═══ Supplied records ═══

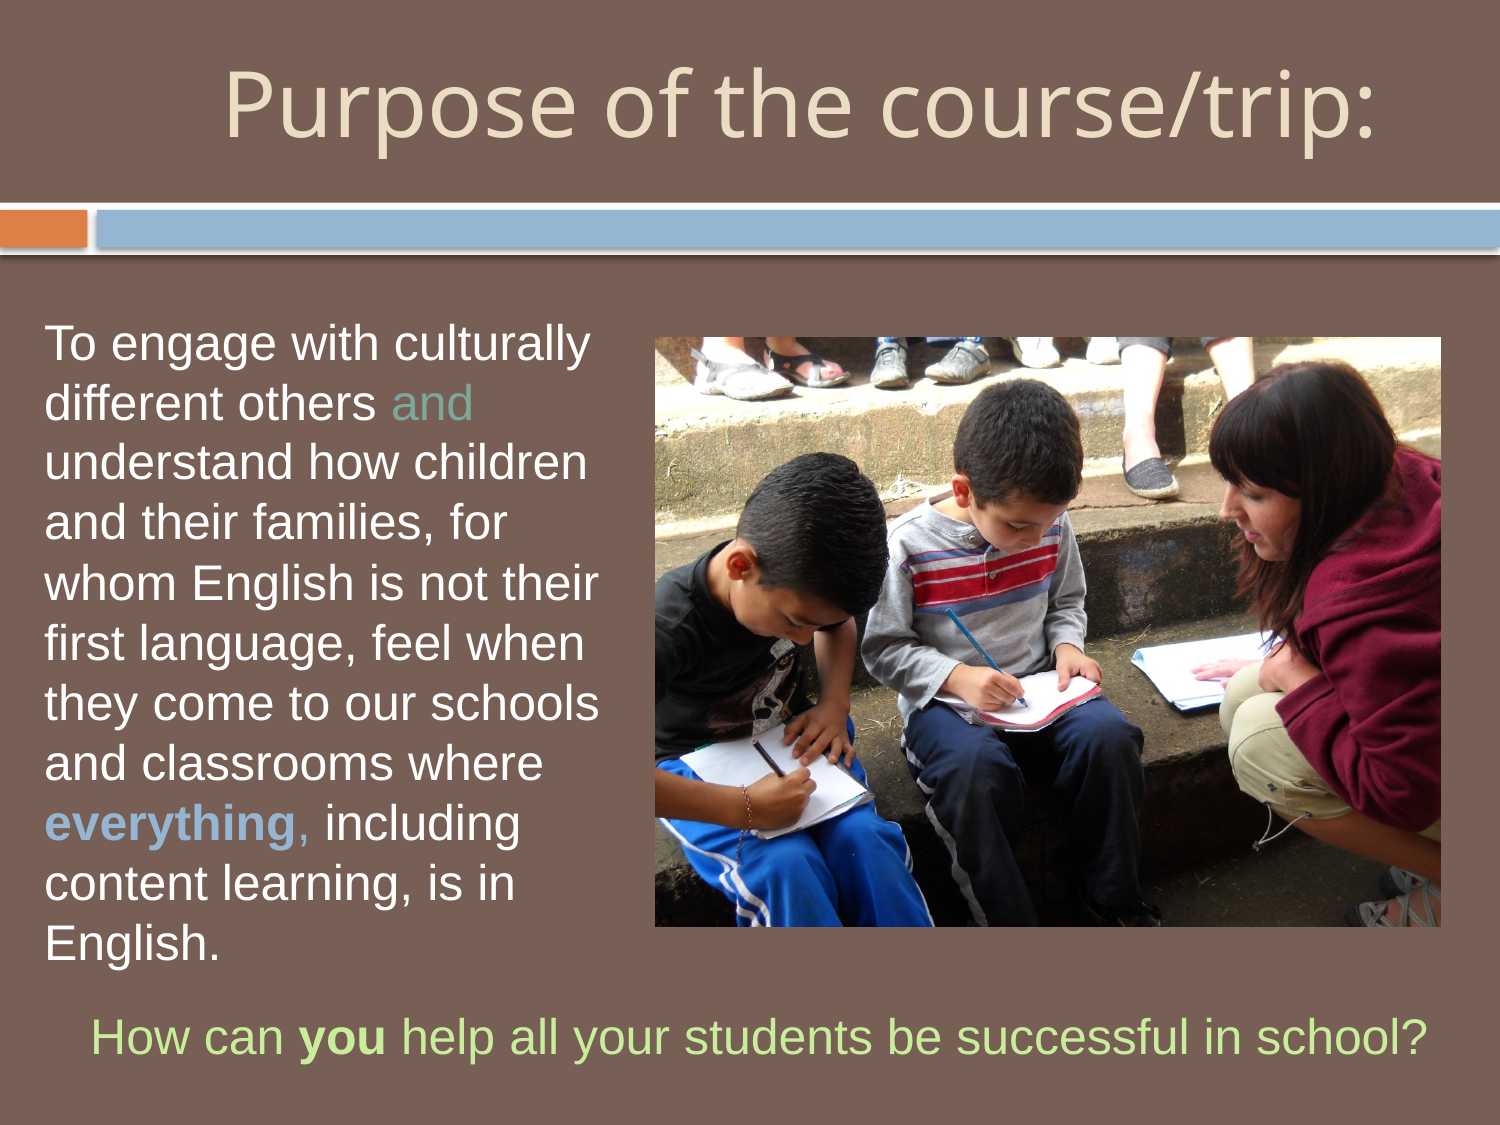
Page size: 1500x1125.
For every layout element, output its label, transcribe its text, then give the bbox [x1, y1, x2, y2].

picture [655, 337, 1442, 928]
text_box How can you help all your students be successful in school? [64, 996, 1459, 1125]
text_box To engage with culturally different others and understand how children and their families, for whom English is not their first language, feel when they come to our schools and classrooms where everything, including content learning, is in English. [29, 302, 644, 978]
title Purpose of the course/trip: [206, 19, 1500, 183]
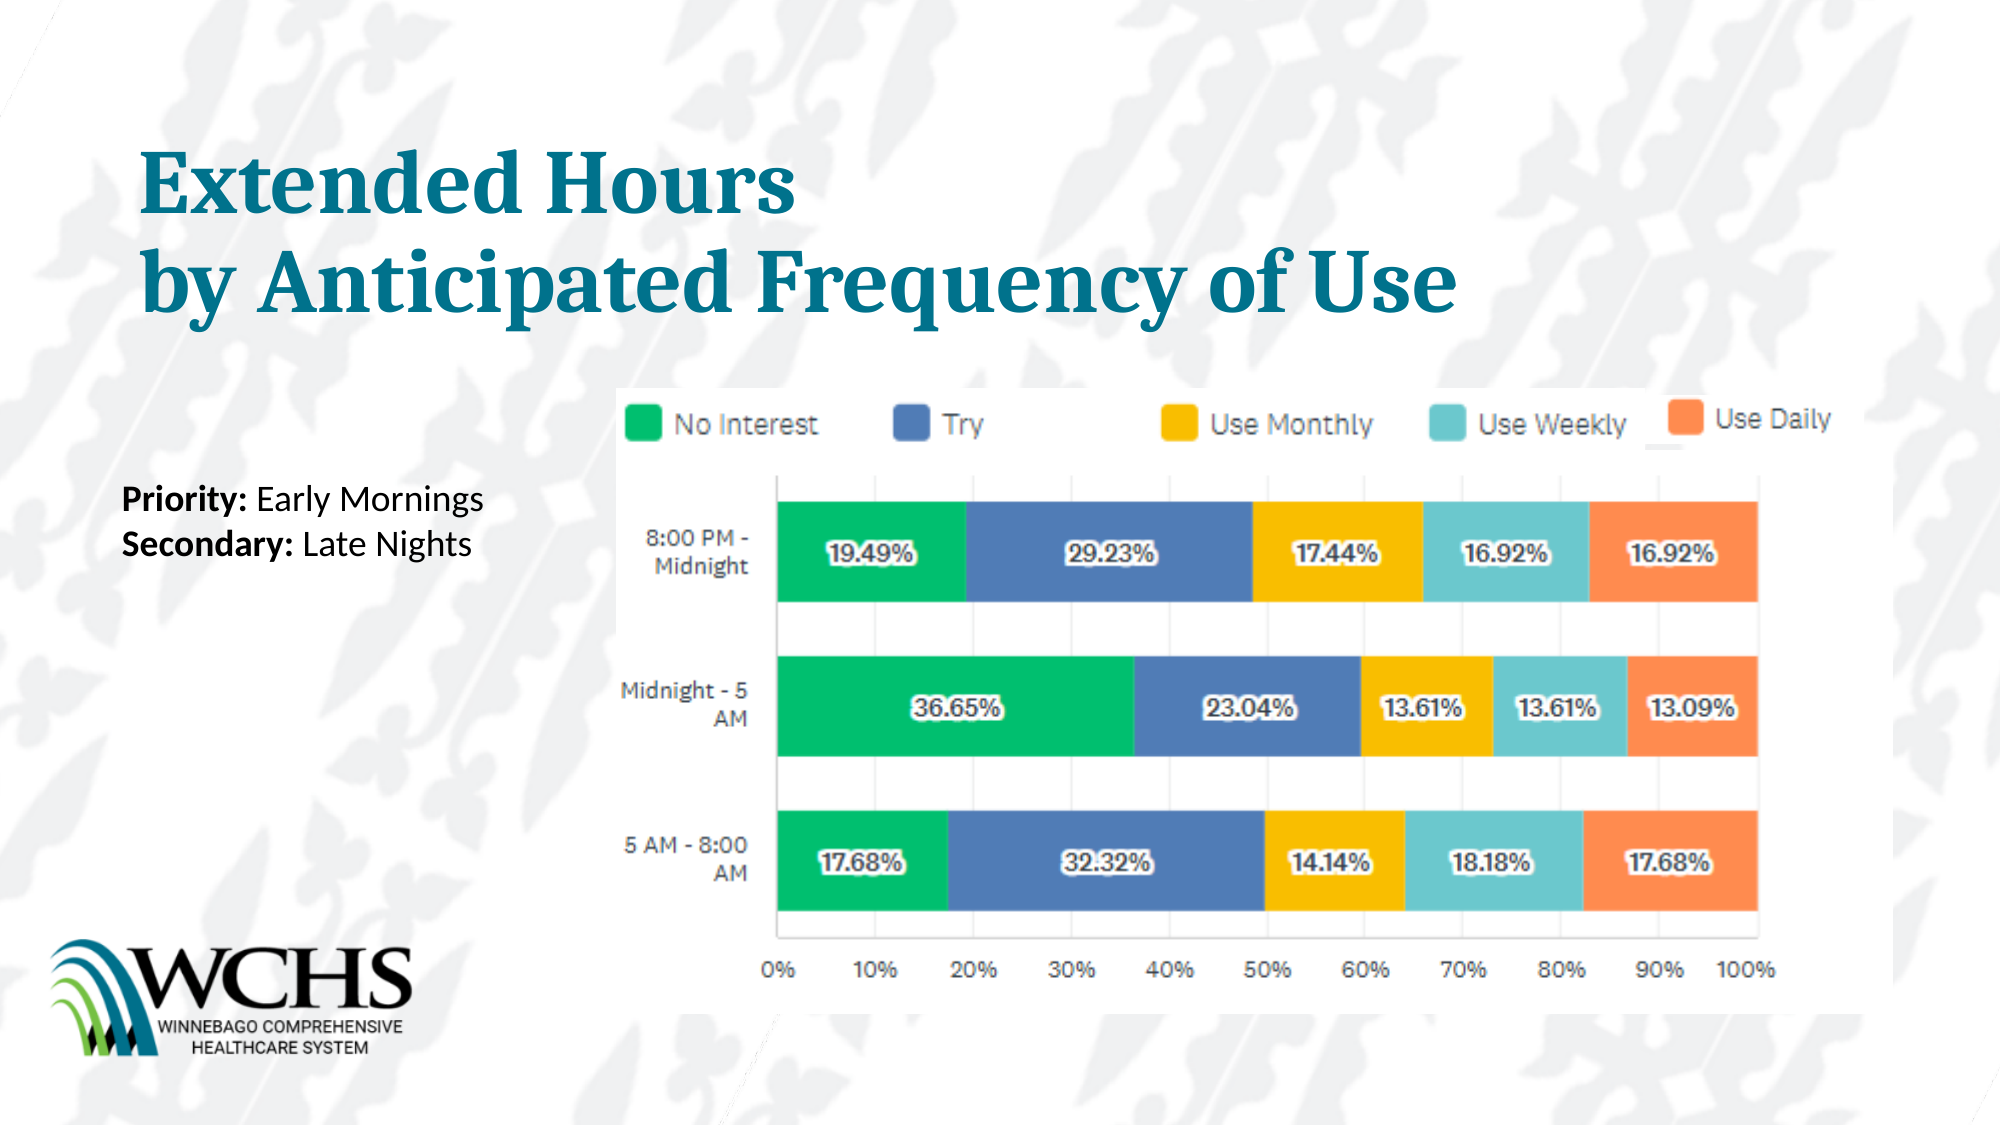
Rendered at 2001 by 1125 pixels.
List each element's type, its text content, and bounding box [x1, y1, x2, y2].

title Extended Hours by Anticipated Frequency of Use [124, 124, 1893, 342]
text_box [615, 388, 1893, 1015]
picture [0, 0, 2000, 1125]
text_box Priority: Early Mornings Secondary: Late Nights [107, 466, 615, 617]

═══

Extract every line of the data exactly; pictures stay out.

Page size: 1500x1125.
For every layout element, output its label, transcribe its text, then give the bbox [x1, y1, x2, y2].

picture [655, 337, 1442, 928]
text_box How can you help all your students be successful in school? [64, 996, 1459, 1125]
text_box To engage with culturally different others and understand how children and their families, for whom English is not their first language, feel when they come to our schools and classrooms where everything, including content learning, is in English. [29, 302, 644, 978]
title Purpose of the course/trip: [206, 19, 1500, 183]
Rendered at 2001 by 1125 pixels.
List each element's type, its text content, and bounding box [x1, y1, x2, y2].

title Extended Hours by Anticipated Frequency of Use [124, 124, 1893, 342]
text_box [615, 388, 1893, 1015]
picture [0, 0, 2000, 1125]
text_box Priority: Early Mornings Secondary: Late Nights [107, 466, 615, 617]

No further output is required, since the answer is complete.